Fractures caused by seizures are not uncommon, according to Surrey Memorial's medical director of emergency, Dr. Urbain Ip. ((CBC))

Ip also acknowledged it is important to diagnose and treat the injuries as soon as possible.

In Melien's case, though, records show Surrey Memorial failed to detect his fractures at any time during his stay in emergency. They also moved him around — putting him on his side and lifting him on and off stretchers — with broken bones.

Ip said staff are careful when moving patients and, in seizure patients, primarily focus on the head injuries. He also said there is no way of knowing now whether the delay in treatment made Melien's injuries worse.

"It's always good to recognize it in the first instance," said Ip. "Does it change the outcome? It's something we never know. But I can assure you that appropriate assessment and treatment is always our goal."

That answer is not good enough for the Meliens. They're still upset at Surrey Memorial, not just for missing his injuries in the first place but also for not explaining to them later what had caused them.

Injuries never explained by medical staff, Meliens say

Melien was transferred back to Surrey for several weeks of recuperation and said even then, no one could answer his questions about how he was injured.

"They were asking him [Garry] how it happened," said Marion Melien. "And he would tell them every time, 'I think it happened here. I'm pretty sure it happened here in [Surrey Memorial] emergency.' And that was the end of it."

Records from Surrey Memorial's ER make no reference to Melien's injuries, according to his wife, Marion. ((CBC))

"I don't know how many doctors I talked to, but I just kept telling my story over and over," said Garry Melien.

His wife added: "I'm mad because nobody bothered to come forward and say, 'Well, gee, I'm sorry, let's get to the bottom of this; let's find out how this could have happened and maybe it won't happen to somebody else.'"

Melien believes that, like thousands of other Canadians, he was a victim of a medical error — in his case, a failure to detect and treat his broken bones right away. The Meliens said they contacted three lawyers and none would or could take his case.

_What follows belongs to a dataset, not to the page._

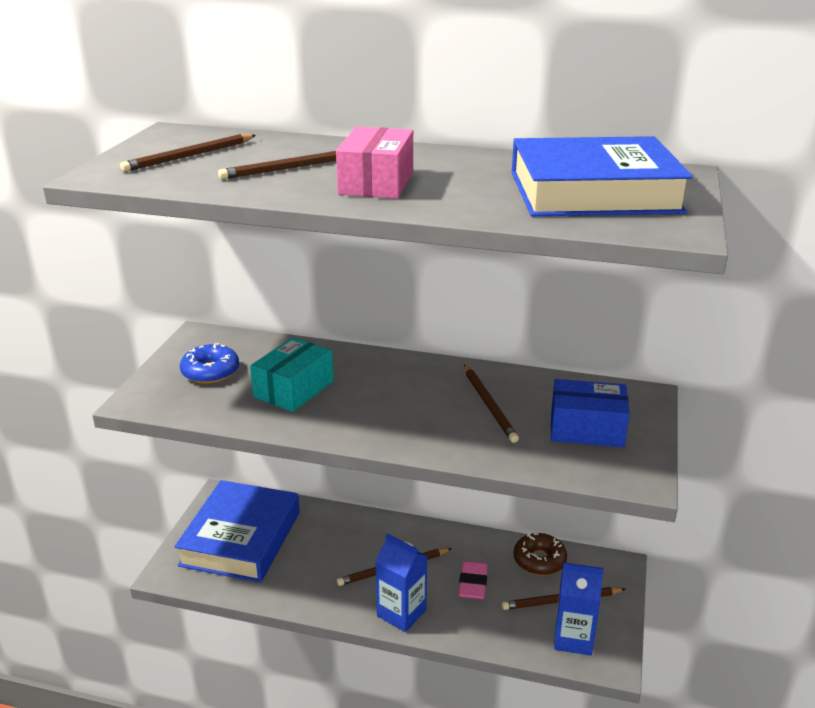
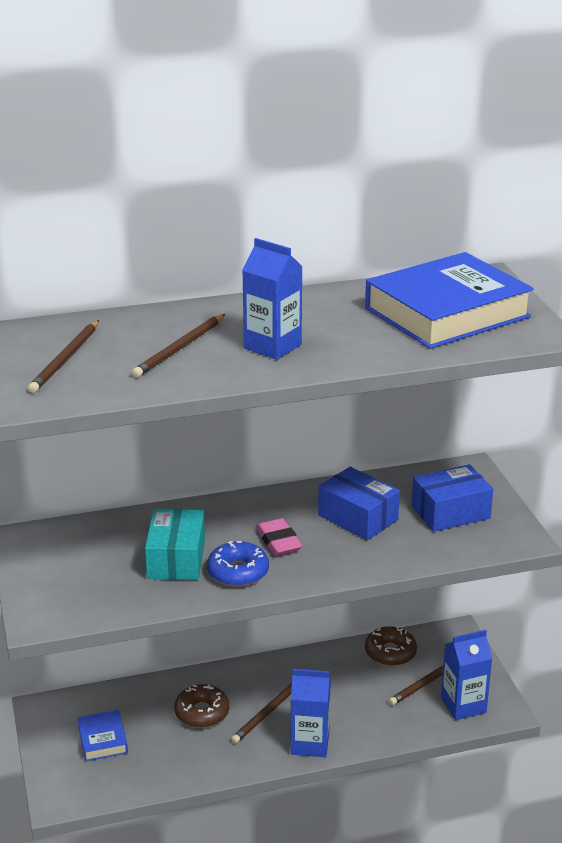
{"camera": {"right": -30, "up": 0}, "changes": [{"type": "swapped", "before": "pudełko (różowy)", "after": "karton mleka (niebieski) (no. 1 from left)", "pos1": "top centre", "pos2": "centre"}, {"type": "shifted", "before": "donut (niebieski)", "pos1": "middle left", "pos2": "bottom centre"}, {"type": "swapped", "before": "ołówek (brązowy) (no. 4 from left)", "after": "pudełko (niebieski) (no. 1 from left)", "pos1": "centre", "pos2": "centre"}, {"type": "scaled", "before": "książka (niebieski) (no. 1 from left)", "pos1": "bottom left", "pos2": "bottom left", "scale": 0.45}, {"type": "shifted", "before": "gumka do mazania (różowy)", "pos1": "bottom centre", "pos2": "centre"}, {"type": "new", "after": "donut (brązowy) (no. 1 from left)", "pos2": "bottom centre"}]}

"Somebody should pay me something for this. I don't know how much or whatever and that's why I think — try to get a lawyer involved," he said.

Many lawyers won't take such cases

Linda Wong, a Vancouver lawyer who specializes exclusively in medical malpractice, said lawyers are wary of taking on a case like Melien's, because it would be impossible to prove whether his injuries were any worse because of the delays in treatment.

"In addition to the financial risk, there's also a lot of time involved for them," said Wong. "There are very few [lawyers] in the entire province doing this. It's very high-risk, very expensive kind of litigation. A lot of specialized knowledge is required."

Wong said she would like to see a reduction in the number of medical errors, so fewer people would want to sue in the first place.

"It would be great if there could be some way of reducing hospital errors and improving the checks and balances," said Wong.

Up to 30% of Canadians affected by medical errors

Recent surveys by the Commonwealth Fund, an international health-care foundation, estimate 25 to 30 per cent of Canadians will be victims of medical error at least once in their lifetime.

Before his seizure and injuries, Melien was an active realtor, the family's breadwinner.

"I was about 3½ months in the bloody hospital and I was on my back," Melien said. "I couldn't walk. I had to lay on my back for, it was over two months I was on my back, and I couldn't do anything for myself. I was totally helpless."

He said he has lost thousands of dollars and almost a year of his life. He expects to have chronic pain and very limited movement in his arms for the rest of his days.

"I just want to know how this could happen," said Marion Melien.